- Created by: Howard Davidson
- Presented by: Dave Chapman
- Country of origin: United Kingdom
- Original language: English
- No. of series: 1
- No. of episodes: 13

Production
- Running time: 60 minutes
- Production company: Tiger Aspect Productions

Original release
- Network: BBC Two CBBC
- Release: 26 July – 24 October 2009

= Undercover Dads! =

Undercover Dads is a cult British television programme popular with both kids and adults. Created by format producer Howard Davidson, it first aired on BBC2 and CBBC in 2009. Presented by comedian, actor and puppeteer Dave Chapman (The Slammer, The Thick of It, Shooting Stars, Dick and Dom in Da Bungalow), the show challenges a hard-working dad to get to know his kids, bring his family closer together and win them prizes....by dressing up as made-up TV expert 'Mega Nanny' and spending two whole days in their company without them realising it.

==Premise==
The kids think that dad has gone away for work, but he's actually been in a make-up van just around the corner, being fitted with a prosthetic mask and dressed up as a lady. He has also spent some time at 'Nanny Boot Camp' learning how to walk and talk like a lady.

Over the course of the show, Dad (aka Mega Nanny), must complete a series of comedy challenges with the help of Mum and Dave Chapman. For example, in the first challenge '..And a Sausage Roll', he must make a phone call to a shop, as a lady, and order various bizarre things, including a Sausage Roll. In 'Where's Your Wig At?', he must enter the house without his wig on, and rescue it, without the kids spotting him. Each secret challenge, if successfully completed, wins the kids a family day out.

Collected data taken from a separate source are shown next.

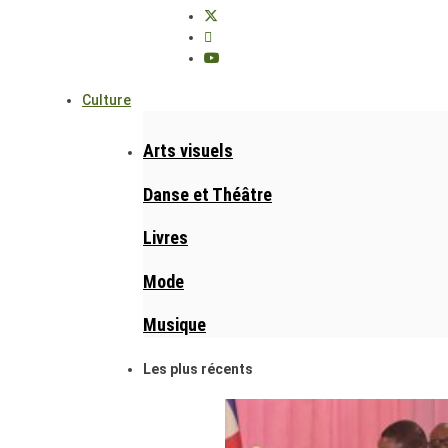
Culture
Arts visuels
Danse et Théâtre
Livres
Mode
Musique
Les plus récents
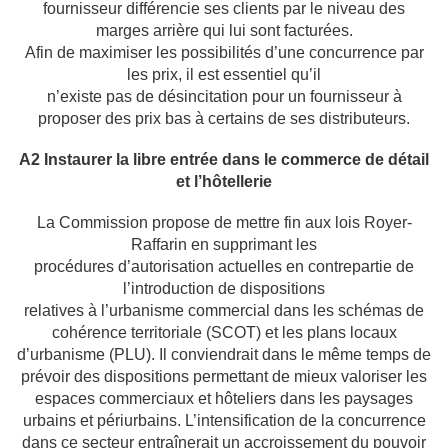
fournisseur différencie ses clients par
le niveau des
marges arrière qui lui sont facturées.
Afin de maximiser les possibilités d’une concurrence par
les prix, il est essentiel qu’il
n’existe pas de désincitation pour un fournisseur à
proposer des prix bas à certains de ses
distributeurs.
A2 Instaurer la libre entrée dans le commerce de détail
et l’hôtellerie
La Commission propose de mettre fin aux lois Royer-
Raffarin en supprimant les
procédures d’autorisation actuelles en contrepartie de
l’introduction de dispositions
relatives à l’urbanisme commercial dans les schémas de
cohérence territoriale (SCOT) et
les plans locaux
d’urbanisme (PLU). Il conviendrait dans le même temps de
prévoir des
dispositions permettant de mieux valoriser les
espaces commerciaux et hôteliers dans les
paysages
urbains et périurbains. L’intensification de la concurrence
dans ce secteur
entraînerait un accroissement du pouvoir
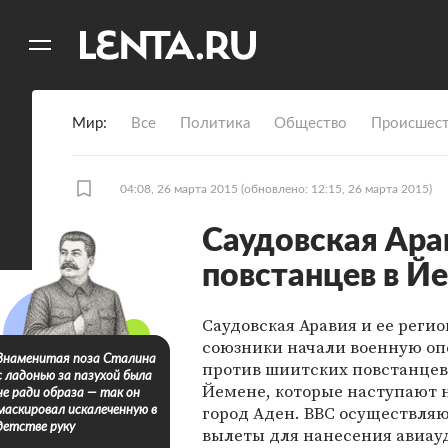
11
A
Мир
Все
Политика
Общество
Происшест
04:08, 26 марта 2015
(обновлено: 12:15, 26 марта 2015)
Саудовская Ара
повстанцев в Й
Саудовская Аравия и ее реги
союзники начали военную о
Знаменитая поза Сталина
против шиитских повстанцев
с ладонью за пазухой была
Йемене, которые наступают 
не ради образа — так он
город Аден. ВВС осуществля
маскировал искалеченную в
детстве руку
вылеты для нанесения авиау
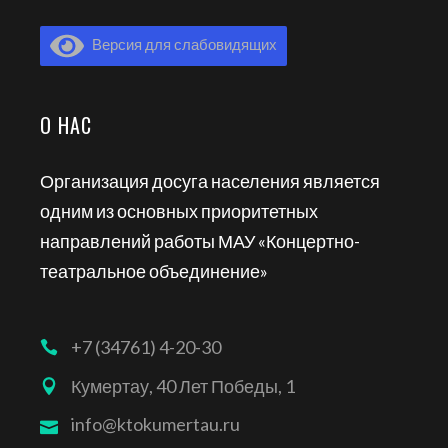
Версия для слабовидящих
О НАС
Организация досуга населения является
одним из основных приоритетных
направлений работы МАУ «Концертно-
театральное объединение»
+7 (34761) 4-20-30
Кумертау, 40 Лет Победы, 1
info@ktokumertau.ru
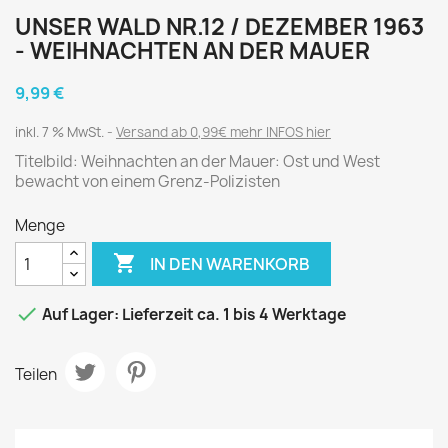
UNSER WALD NR.12 / DEZEMBER 1963
- WEIHNACHTEN AN DER MAUER
9,99 €
inkl. 7 % MwSt.
Versand ab 0,99€ mehr INFOS hier
Titelbild: Weihnachten an der Mauer: Ost und West
bewacht von einem Grenz-Polizisten
Menge

IN DEN WARENKORB

Auf Lager: Lieferzeit ca. 1 bis 4 Werktage
Teilen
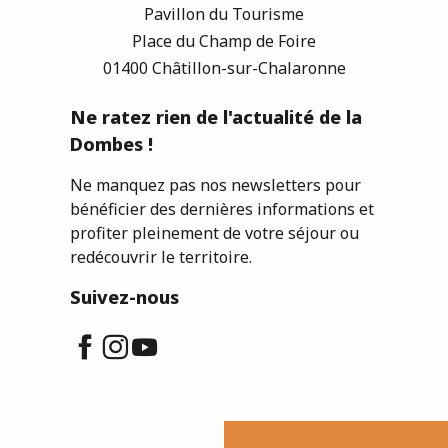
Pavillon du Tourisme
Place du Champ de Foire
01400 Châtillon-sur-Chalaronne
Ne ratez rien de l'actualité de la
Dombes !
Ne manquez pas nos newsletters pour
bénéficier des dernières informations et
profiter pleinement de votre séjour ou
redécouvrir le territoire.
Suivez-nous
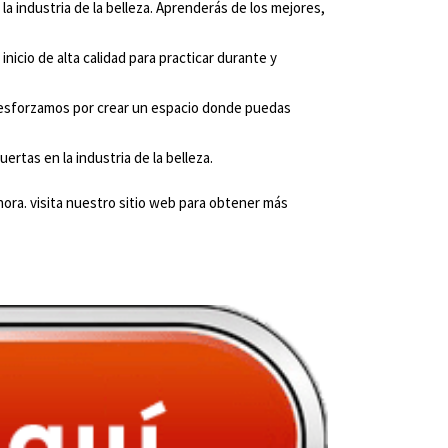
 industria de la belleza. Aprenderás de los mejores,
icio de alta calidad para practicar durante y
 esforzamos por crear un espacio donde puedas
ertas en la industria de la belleza.
ahora. visita nuestro sitio web para obtener más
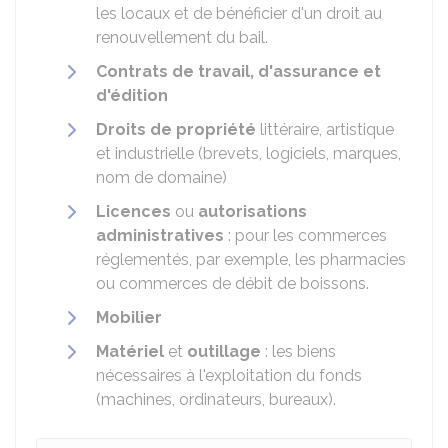
les locaux et de bénéficier d'un droit au
renouvellement du bail.
Contrats de travail, d'assurance et
d'édition
Droits de propriété
littéraire, artistique
et industrielle (brevets, logiciels, marques,
nom de domaine)
Licences
ou
autorisations
administratives
: pour les commerces
réglementés, par exemple, les pharmacies
ou commerces de débit de boissons.
Mobilier
Matériel
et
outillage
: les biens
nécessaires à l'exploitation du fonds
(machines, ordinateurs, bureaux).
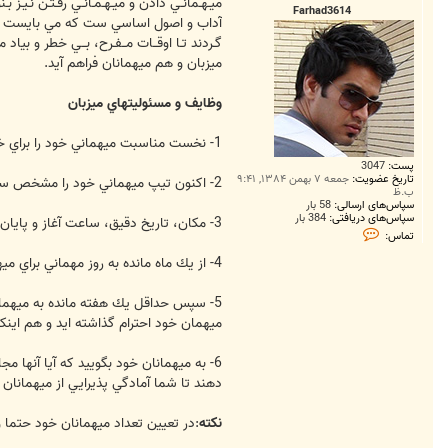
ت
ميـهـمانـي دادن و ميـهـمـانـي رفـتـن نـيـز ب
Farhad3614
آداب و اصول اساسي ست كه مي بايست ب
گـردند تـا اوقــات مــفـرح، بــي خطر و بياد 
ميزبان و هم ميهمانان فراهم آيد.
وظايف و مسئوليتهاي ميزبان
1- نخست مناسبت ميهماني خود را براي خودتان روشن سازيد. و از تصميم خود مطمئن گرديد.، جشن تولد، جشن فارغ التحصيلي، گود باي پارتي و ...
پست:
3047
تاریخ عضویت:
جمعه ۷ بهمن ۱۳۸۴, ۹:۴۱
2- اكنون تيپ ميهماني خود را مشخص سازيد: غير رسمي (خودماني) و يا رسمي.
ب.ظ
سپاس‌های ارسالی:
58 بار
سپاس‌های دریافتی:
384 بار
3- مكان، تاريخ دقيق، ساعت آغاز و پايان زمان مهماني را مشخص كنيد. بهتر است ميهماني خود را شب جمعه و يا شب ايام تعطيل برگزار كنيد.
ت
تماس:
م
ا
4- از يك ماه مانده به روز مهماني براي ميهمانيهاي رسمي ( و يا 2 هفته مانده براي مهمانيهاي غير رسمي) فهرست كساني را كه مايليد به مهماني خود دعوت كنيد تهيه كنيد.
س
F
a
5- سپس حداقل يك هفته مانده به ميهماني 
r
h
ميهمان خود احترام گذاشته ايد و هم اينك
a
d
3
6- به ميهمانان خود بگوييد كه آيا آنها م
6
دهند تا شما آمادگي پذيرايي از ميهمانان 
1
4
نكته
:در تعيين تعداد ميهمانان خود حتما 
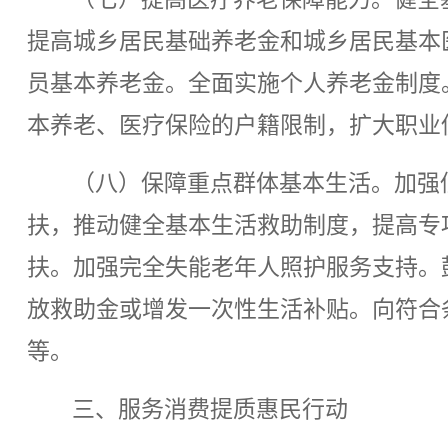
提高城乡居民基础养老金和城乡居民基本
员基本养老金。全面实施个人养老金制度
本养老、医疗保险的户籍限制，扩大职业
（八）保障重点群体基本生活。加强
扶，推动健全基本生活救助制度，提高专
扶。加强完全失能老年人照护服务支持。
放救助金或增发一次性生活补贴。向符合
等。
三、服务消费提质惠民行动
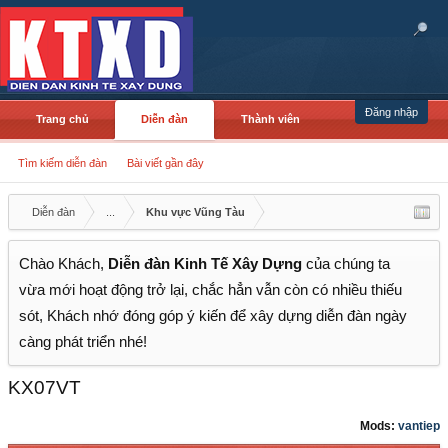
Đăng nhập
Trang chủ
Diễn đàn
Thành viên
Tìm kiếm diễn đàn
Bài viết gần đây
Diễn đàn
...
Khu vực Vũng Tàu
Chào Khách,
Diễn đàn Kinh Tế Xây Dựng
của chúng ta
vừa mới hoạt động trở lại, chắc hẳn vẫn còn có nhiều thiếu
sót, Khách nhớ đóng góp ý kiến để xây dựng diễn đàn ngày
càng phát triển nhé!
KX07VT
Mods:
vantiep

During the two days, he will also find out what the kids think of their home lives and how they'd like to change Dad (EG play with them more, not watch telly or talk about soccer all the time). Often the dads are quite shocked at what their kids say. At the end of the two days, Mega Nanny's true identity is revealed, and Dad will face one final challenge, a quiz to prove that over the two days, he has got to know the kids better. If he passes, he'll get to join them on those family prizes – if he fails, he has to help them with their homework for a month.

==Production and showtimes==
The show was produced in the UK by Tiger Aspect Productions and airs Sundays 9am on BBC2, with repeats on Saturdays 5:15pm on CBBC.